You misunderstand. ServiceOrientedArchitecture isn't about effectively leveraging the vast supply of untapped distributed compute resources. The individual services in an SOA architecture are very often centralized and isolated to a particular owner or machine, which simplifies management and security concerns. SOA is effectively about 'service mashups': taking diverse services from diverse organizations/branches, and combining them at the client. That last bit is important; it avoids a single point of failure, it avoids the hassle of creating intermediate services, it allows a wider variety of configurations, and it allows clients to have 'fallbacks' (i.e. via a lookup mechanism) in case the primary isn't available. But SOA is a just a baby-step in a promising direction.
In the case of the forum it seems like the same thing. Perhaps a forum just can't be well described in a SOA environment, but perhaps a SOA forum could service requests with a huge result containing everything affected by the change implied in the service request.
A forum can be described quite well in an SOA environment. It just can't be done without state beyond that carried by a 'service request'. That you even discuss what is "affected by the change" implies you are imagining a 'state record' outside the request.
I am blowing some serious smoke here because I've never tried to create such a massive online application built entirely around stateless servers. I'm merely asking newbie questions to see if the hype surrounding SOA is really All That or if it is Yet Another flash-in-the-pan technology that will be passe in a couple years.
The comment heading this section started by suggesting "stateless servers with SpaceBasedArchitecture". Thus, the point was about organizing state as opposed to being rid of it. SOA has never been stateless. As to whether SOA will be 'passe in a couple years': if so, it will unlikely be due to regression.
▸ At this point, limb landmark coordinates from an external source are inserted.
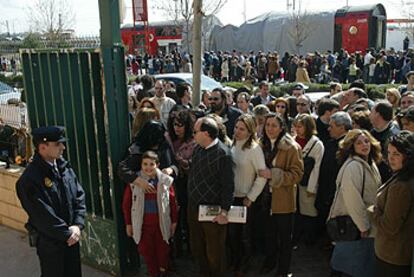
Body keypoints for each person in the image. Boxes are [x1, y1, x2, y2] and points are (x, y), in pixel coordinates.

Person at [16, 126, 86, 277]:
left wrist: (77, 225)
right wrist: (66, 234)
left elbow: (79, 196)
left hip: (72, 238)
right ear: (42, 147)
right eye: (58, 144)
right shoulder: (29, 180)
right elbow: (41, 215)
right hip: (52, 245)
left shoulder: (64, 168)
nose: (63, 147)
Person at [328, 129, 382, 277]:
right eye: (358, 143)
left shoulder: (369, 163)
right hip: (354, 225)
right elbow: (353, 200)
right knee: (350, 265)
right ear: (352, 146)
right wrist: (363, 225)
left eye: (366, 141)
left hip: (363, 225)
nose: (364, 145)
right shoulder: (354, 166)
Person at [187, 117, 234, 276]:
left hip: (213, 212)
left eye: (195, 131)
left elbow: (228, 185)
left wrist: (224, 212)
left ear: (206, 133)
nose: (192, 134)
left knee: (215, 252)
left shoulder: (223, 154)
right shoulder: (198, 148)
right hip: (194, 208)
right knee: (197, 248)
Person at [258, 114, 304, 276]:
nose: (270, 129)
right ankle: (270, 261)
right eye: (267, 125)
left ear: (281, 127)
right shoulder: (260, 144)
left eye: (274, 125)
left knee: (285, 238)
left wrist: (274, 175)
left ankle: (283, 269)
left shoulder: (292, 147)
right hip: (265, 198)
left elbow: (297, 174)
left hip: (283, 199)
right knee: (269, 235)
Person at [122, 151, 178, 277]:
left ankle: (163, 270)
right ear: (141, 165)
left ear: (157, 165)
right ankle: (153, 273)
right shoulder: (135, 181)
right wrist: (128, 224)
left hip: (161, 223)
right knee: (147, 252)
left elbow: (173, 202)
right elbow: (127, 204)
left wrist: (174, 221)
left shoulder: (165, 181)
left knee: (163, 251)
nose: (148, 167)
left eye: (151, 164)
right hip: (143, 225)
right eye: (145, 164)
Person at [370, 131, 414, 277]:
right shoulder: (402, 176)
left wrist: (372, 211)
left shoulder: (402, 185)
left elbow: (390, 227)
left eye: (397, 154)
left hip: (393, 256)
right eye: (389, 152)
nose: (391, 158)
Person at [228, 114, 267, 276]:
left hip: (246, 199)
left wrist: (251, 197)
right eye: (236, 128)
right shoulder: (232, 144)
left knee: (245, 235)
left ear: (250, 131)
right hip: (231, 197)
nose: (237, 131)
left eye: (242, 129)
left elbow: (262, 175)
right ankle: (235, 261)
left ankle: (245, 264)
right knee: (233, 234)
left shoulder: (254, 149)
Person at [166, 109, 196, 256]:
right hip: (172, 183)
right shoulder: (167, 139)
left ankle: (191, 248)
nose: (176, 128)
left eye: (180, 125)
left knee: (188, 218)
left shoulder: (194, 142)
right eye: (174, 124)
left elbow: (196, 163)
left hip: (189, 183)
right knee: (174, 216)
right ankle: (176, 249)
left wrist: (185, 163)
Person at [292, 114, 324, 247]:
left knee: (309, 212)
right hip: (294, 183)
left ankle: (309, 239)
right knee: (296, 212)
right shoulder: (293, 140)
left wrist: (312, 188)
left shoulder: (317, 144)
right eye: (295, 126)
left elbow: (317, 168)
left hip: (307, 184)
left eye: (300, 126)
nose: (297, 129)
Integration between businesses is only going to increase over time, and automating the more painful elements is a big deal. But the ServiceOrientedArchitecture (the architecture, not merely the tech stack) has a number of flaws that still constitute 'painful elements', such as authentication issues that arise from using a common 'lookup mechanism'. If SOA becomes 'passe', I suspect it will be because some newer architecture and technology stack has improved upon SOA in ways relevant to developers.
Okay, I'm beginning to see some light here. It seems that any non-trivial implementation of SOA is going to require a state record for the reasons listed above. Well and good. Now, how does a service finder point the client to alternative service providers that are all acting off of the same state information? Is this one of those "painful elements" that needs to be worked out? Or is there an existing mechanism for synchronizing all of the alternative service providers in a particular space?
SOA doesn't help you with that problem, but the approach you imply with your question is especially painful. Consider, instead, giving the service a reference to the state it is intended to manipulate.
Or is that the basic issue that we're trying to deal with here? I'm a little turned around on the question of state containment, ownership, and access/permissions. In particular I don't understand how stateless servers (in the original statement) can act without access to a well-known state repository, but where is that repository, and how does the aggregator know to point servers and/or clients to it?
I suspect the statement heading this section was made with a particular implementation of SOA in mind, such as Java-based SOA like Jini. Use of a SpaceBasedArchitecture actually allows you to do better than locating new services that use the old data: they let you use the old service, which can be replicated cheaply (stateless allows replication without synchronization).